Being familiar with analytical chemistry and sampling then I would say the data generated comes from several samples.
Other things that affect mineral ratios are climate...
We should all move to the tropics, or rather out of the tropics and into frozen wastelands to make room for agriculture. Yours is a trivial statement. To make it meaningful you need to expand on this idea and explain how, which and even why.

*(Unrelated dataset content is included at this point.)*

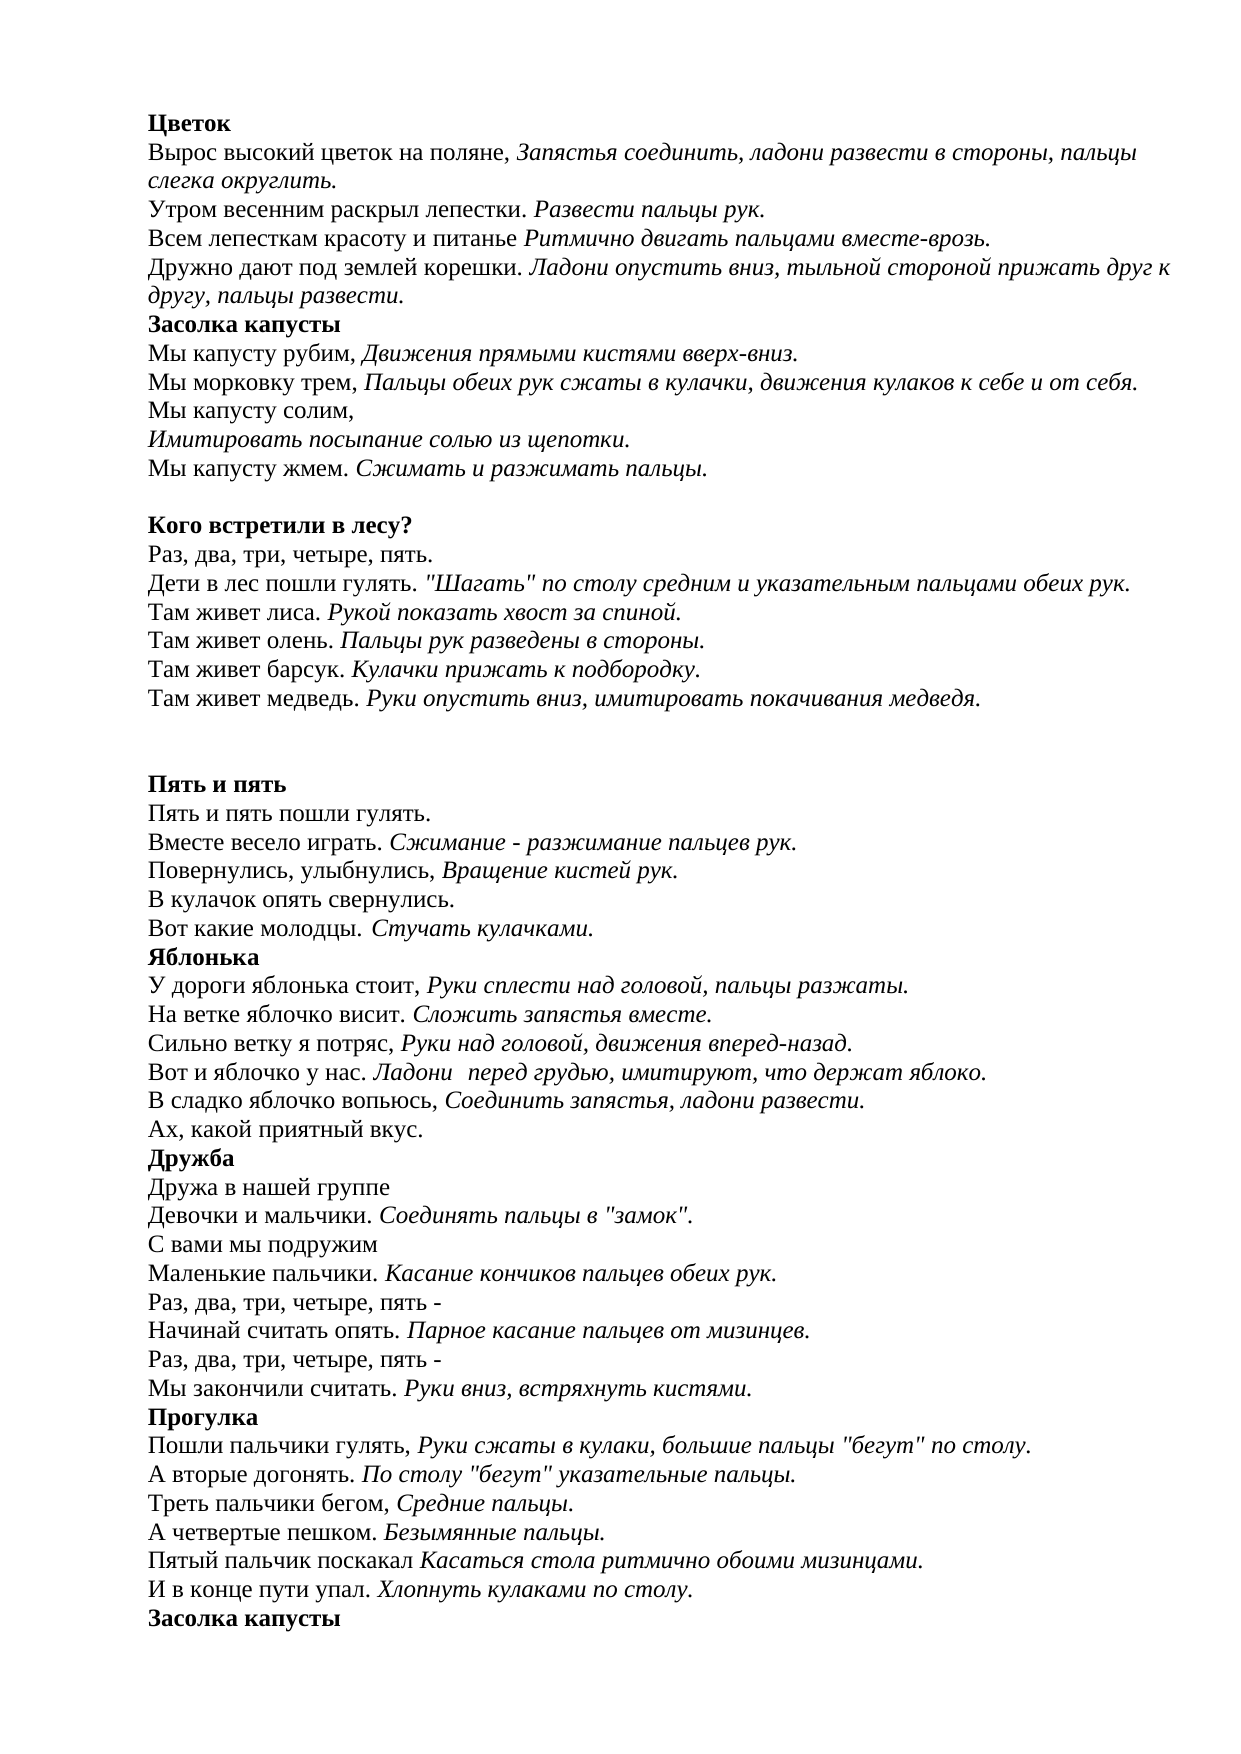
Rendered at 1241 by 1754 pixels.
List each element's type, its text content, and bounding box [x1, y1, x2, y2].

Do you have any references?
a tomato grown in the southwest is not going to have the same ratios as one grown in the northeast, even if the soils and watering conditions are identical due to the moisture in the air, intensity of the sun exposure, and variations in daily/nightly temperatures.
One reason it is best to eat in season and local if possible.
Now that’s just crazy talk. You claim they are different. You don’t know how they are different so how can you rationally recommend one over the other. If the produce from one locale is not good then eating locally is blatantly bad advice.
The banana industry is very dirty... LOTS and LOTS of NPK and pesticide use, etc. which may account for a higher potassium than would be found otherwise... same goes for the banana pepper and tomato.
How are you correlating dirty and potassium? Any references?
How are you correlating pesticide and potassium? Any references?
You are not thinking, you’re spouting propaganda.
A high brix apple will dry down without rotting.
Nonsense, this has nothing to do with the brix value.
I have proven this for myself with high and low brix apples.
I doubt it. I would say you started off with a conclusion and then made the same conclusion through the grace of selection bias.
When the sugars have the necessary minerals to bind with, the fruit is of higher brix...
Sugars don’t bind with
if the ratios are off,
Off how? What are the ratios supposed to be? Give me a number and reference your source. Compare the ratios of the different varieties.
it affects the brix line reading, fuzzy or clear, so that even with a higher brix fruit, one could determine mineral imbalance.
There is no reason for you to make this conclusion. It is based on circular reasoning and baseless conclusions.
The apple, being a tree fruit, will struggle to maintain ratios much more effectively in spite of fertilizing/pesticide/herbicide use, than a tomato or pepper plant...
Where did you get this idea? How is the biochemistry different so that this miracle happens? Oh yeah, reference?
Fruit that has a higher potassium/sodium content, tend to rot and will not dry down well.
Nonsense, it is a function of the structure, water content and enzymes specific to each product
The tomato is a good example of this.
The tomato is a good example of enzymes. And the FlavrSavr tomato is a fine example of that. By mere flipping the enzyme involved they managed to stop the tomato from rotting. In every other way they are identical to non-GM tomatos.